Die prachtvolle Villa mit Kutschenhaus in Köniz-Wabern wird derzeit mit Begleitung der Denkmalpflege saniert. Später soll neues Leben Einzug halten und das Morillon vielfältig genutzt werden. In einem neuen Video schauen wir dem Bauforscher über die Schulter.
«Ein Haus ist wie eine Wunderkiste», sagt der Bauforscher Alexander Kobe. Wenn er in ein Haus geht, sieht er immer wieder Neues, das er noch nicht kennt. Erst recht, wenn er im prachtvollen Morillon in Köniz-Wabern unterwegs ist. Die Villa mit Kutschenhaus wird derzeit mit Begleitung der Denkmalpflege saniert. Später soll neues Leben Einzug halten und das Morillon vielfältig genutzt werden. Bis es aber so weit ist, beschäftigen den Bauforscher und andere Fachleute eine Vielzahl von Fragen: Wie sah die originale Farbfassung im Treppenhaus der Villa aus? Wie kann der aussergewöhnliche klassizistische Dachstuhl im Kutschenhaus erhalten bleiben ohne dass die Statik darunter leidet? Kann eine Photovoltaik-Anlage auf dem Kutschenhaus installiert werden? Ist eine Frage einmal beantwortet, tauchen gleich zwei neue auf, sagt Alexander Kobe. Auch deshalb liebt er es, in «Wunderkisten» unterwegs zu sein.
Ein klassizistische Villa im palladianischen Stil
Die Villa wurde zwischen 1830 und 1832 vom Architekten Friedrich Ludwig Osterrieth – Sohn des bekannteren Johann Daniel Osterrieth – für Friedrich Ludwig von Wattenwyl erbaut. Dessen Frau Alette Sophie Rosina von Frisching hatte den 1736 erstellten Vorgängerbau von ihrem Vater Johann Rudolf von Frisching, Herrschaftsherr von Rümligen, übernommen. Der kreuzförmige Zentralbau hat die Renaissance-Villen Andrea Palladios zum Vorbild, er zählt zu den bedeutendsten palladianischen Villen des Klassizismus in der Schweiz. Das aktuelle Umbauprojekt sieht eine Umnutzung der bestehenden Wohnräume zur Büros sowie Veranstaltungs- und Kulturflächen vor. Der Bauforscher beschäftigte sich bereits vor Beginn der Restaurierungsarbeiten mit der Frage, wie die ursprüngliche Farbgestaltung im Innern und an den Fassaden ausgesehen hat.
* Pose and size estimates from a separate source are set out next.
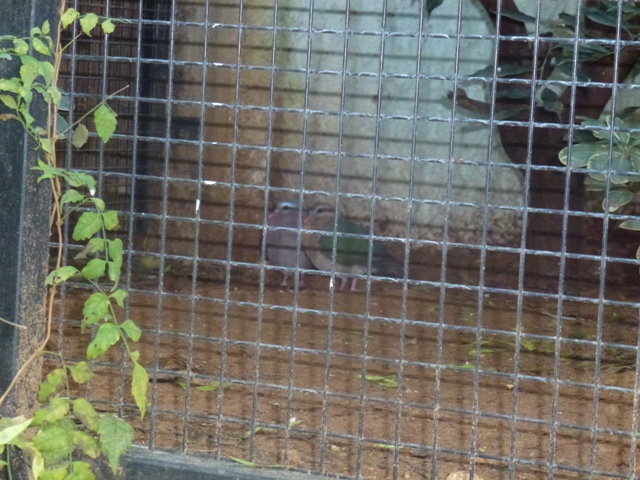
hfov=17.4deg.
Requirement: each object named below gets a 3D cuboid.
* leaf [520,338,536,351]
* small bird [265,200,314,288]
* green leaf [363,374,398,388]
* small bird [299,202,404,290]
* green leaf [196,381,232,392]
[{"bbox_3d":[0.353,0.178,3.550,0.032,0.013,0.038,3,6,0],"label":"leaf"},{"bbox_3d":[-0.057,0.010,4.180,0.100,0.172,0.200,5,6,17],"label":"small bird"},{"bbox_3d":[0.090,0.210,3.100,0.053,0.013,0.050,3,6,0],"label":"green leaf"},{"bbox_3d":[0.067,0.014,4.150,0.220,0.172,0.100,-1,7,-33],"label":"small bird"},{"bbox_3d":[-0.154,0.210,3.000,0.052,0.011,0.045,3,6,0],"label":"green leaf"}]

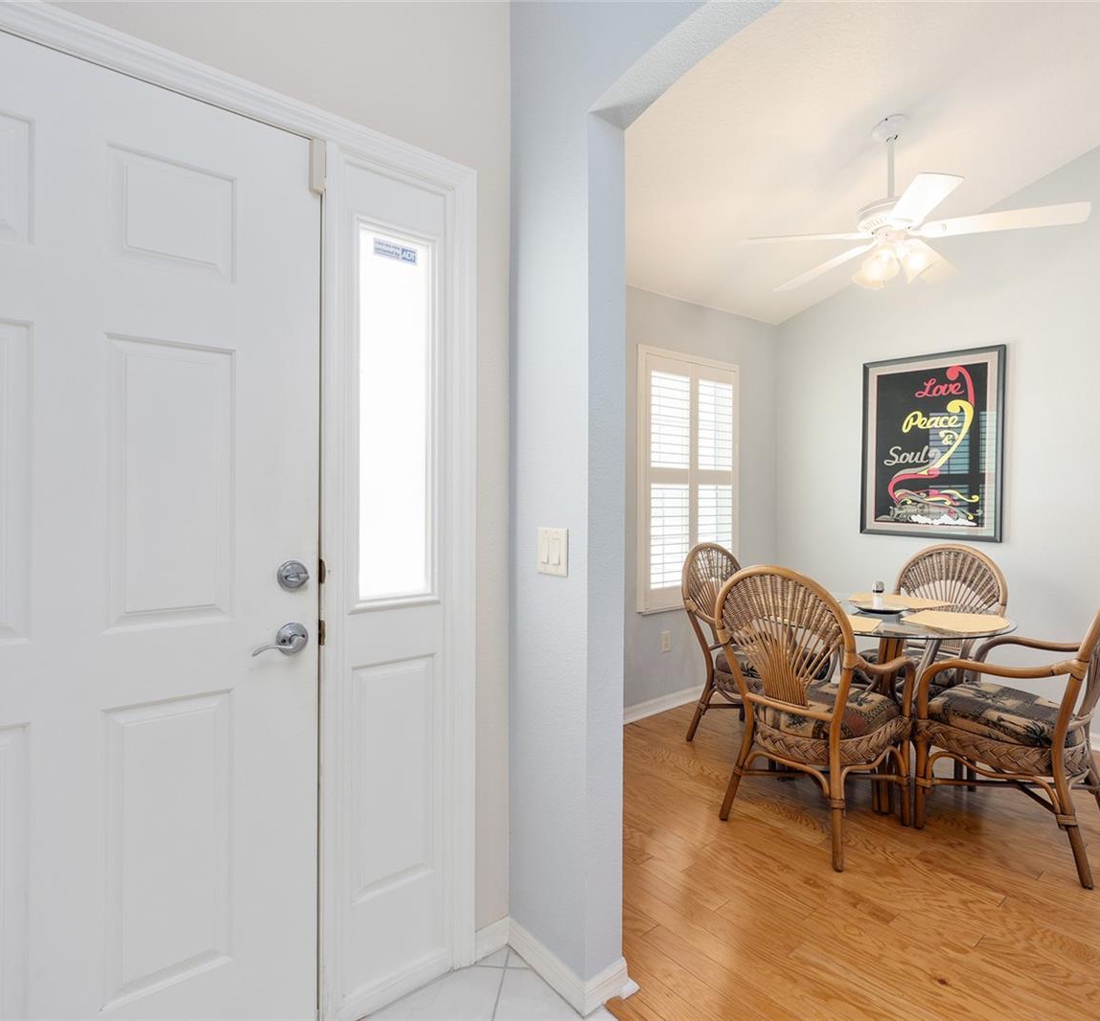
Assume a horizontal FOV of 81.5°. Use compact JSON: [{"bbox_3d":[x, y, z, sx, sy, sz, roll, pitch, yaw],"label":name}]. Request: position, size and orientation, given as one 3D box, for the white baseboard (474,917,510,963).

Quellenrecherchen und Sondagen der Restauratoren lassen Rückschlüsse zu, viele Befunde ergeben sich jedoch erst im Verlauf der Bauarbeiten. Alexander Kobe dokumentiert die neuen Erkenntnisse, so dass sie laufend in die Restaurierung des Gebäudes einfliessen.
Solaranlage auf dem Kutschenhausdach ist geplant
Eingebettet in einen englischen Park mit altem Baumbestand gehört zur Villa auch ein 1850 erbautes Stall- und Remisengebäude. Wo früher die Pferde und Kutschen, später die Automobile untergebracht waren, entstehen nun Büroräumlichkeiten. Bevor die Umbau- und Restaurierungsarbeiten starteten, befasste sich der Bauforscher mit der Baugeschichte und dem historischen Bestand des Kutschenhauses. Als Seltenheit erwies sich dabei der Bohlenbogendachstuhl, der den grosszügigen Heuraum überspannt. Es handelt sich um ein typisches Thema des Klassizismus: Die Konstruktion markiert den Beginn der Entwicklung vom traditionellen Zimmermannsholzbau hin zum modernen industriellen Bauen in Holz und Metall im 20. Jahrhundert. Wie bei der Villa sind auch beim Kutschenhaus die Bauarbeiten in vollem Gang. Das Gebäude wird für die neue Nutzung energetisch ertüchtigt, auf dem Dach ist eine Solaranlage geplant. Diese soll sorgfältig in die Dachhaut der südlichen Dachfläche integriert werden.